Robert Smith

Robert SmithNella mia carriera di tatuatore credo di aver fatto non più di tre o quattro ritratti, quel che è certo è che l’ultimo l’ho eseguito circa 4 anni prima di questo.
In genere sono restio a questo tipo di tatuaggi, non mi piace l’idea di usare il corpo come un diario o una bacheca su cui appiccicare delle foto, per me il tatuaggio dovrebbe essere un’opera che decora il corpo avvolgendolo, seguendone le forme e a parte questa visione personale, è sempre difficile trovare la fotografia adatta, con i giusti contrasti e/o con una risoluzione abbastanza buona per vedere i dettagli del viso con la chiarezza necessaria per capirne le forme e quindi riprodurlo con dovizia di particolari.

Per quel che riguarda le rockstar trovare buone immagini è più semplice, solitamente i loro ritratti sono eseguiti da fotografi professionisti, ma nell’era digitale è sempre meno facile trovare immagini ad alta risoluzione.

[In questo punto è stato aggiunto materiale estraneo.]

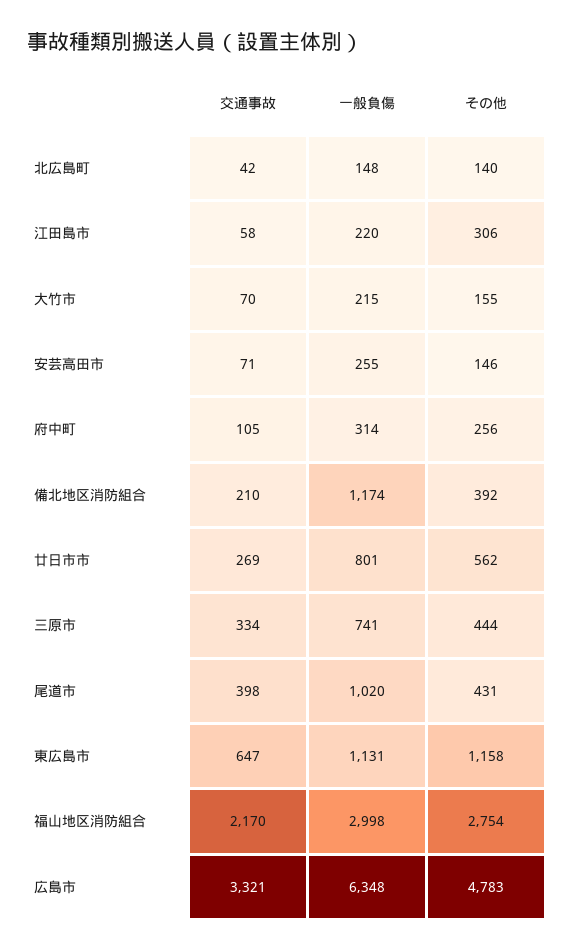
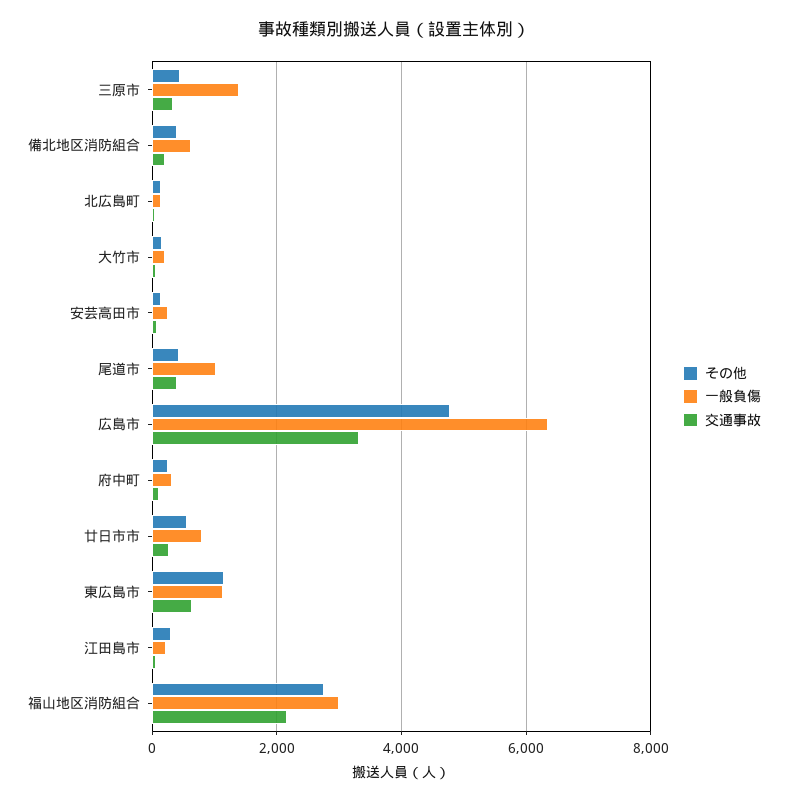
  {
    "交通事故": {
      "北広島町": 42,
      "江田島市": 58,
      "大竹市": 70,
      "安芸高田市": 71,
      "府中町": 105,
      "備北地区消防組合": 210,
      "廿日市市": 269,
      "三原市": 334,
      "尾道市": 398,
      "東広島市": 647,
      "福山地区消防組合": 2170,
      "広島市": 3321
    },
    "一般負傷": {
      "北広島町": 148,
      "江田島市": 220,
      "大竹市": 215,
      "安芸高田市": 255,
      "府中町": 314,
-     "備北地区消防組合": 1174,
+     "備北地区消防組合": 600,
      "廿日市市": 801,
-     "三原市": 741,
+     "三原市": 1400,
      "尾道市": 1020,
      "東広島市": 1131,
      "福山地区消防組合": 2998,
      "広島市": 6348
    },
    "その他": {
      "北広島町": 140,
      "江田島市": 306,
      "大竹市": 155,
      "安芸高田市": 146,
      "府中町": 256,
      "備北地区消防組合": 392,
      "廿日市市": 562,
      "三原市": 444,
      "尾道市": 431,
      "東広島市": 1158,
      "福山地区消防組合": 2754,
      "広島市": 4783
    }
  }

Ma in questo caso l’impostazione è stata comunque abbastanza complessa, poche erano le foto che piacevano al cliente e quelle poche erano tagliate o di bassa qualità, inoltre, la posizione scelta (l’avambraccio) poneva dei limiti, realizzare un ritratto troppo piccolo era impensabile e realizzarlo in dimensioni decenti significava avere una massa nera (i capelli) che avrebbe “sbordato” in modo invasivo sull’esterno del braccio.
L’unica soluzione possibile era cambiare la posizione oppure concentrarci sul viso tralasciando i capelli. In fondo chi conosce Robert Smith lo riconoscerebbe al volo e chi non lo conosce non lo riconoscerebbe comunque.
Fummo d’accordo su questa soluzione. Personalmente avrei preferito caratterizzarlo meglio facendo la bocca rossa ma lui preferì lasciare tutto in bianco e nero.

La lavorazione è stata molto rapida, circa un paio d’ore. Ora non vedo l’ora di vederlo guarito sia per fare una foto migliore che per valutare eventuali ritocchi.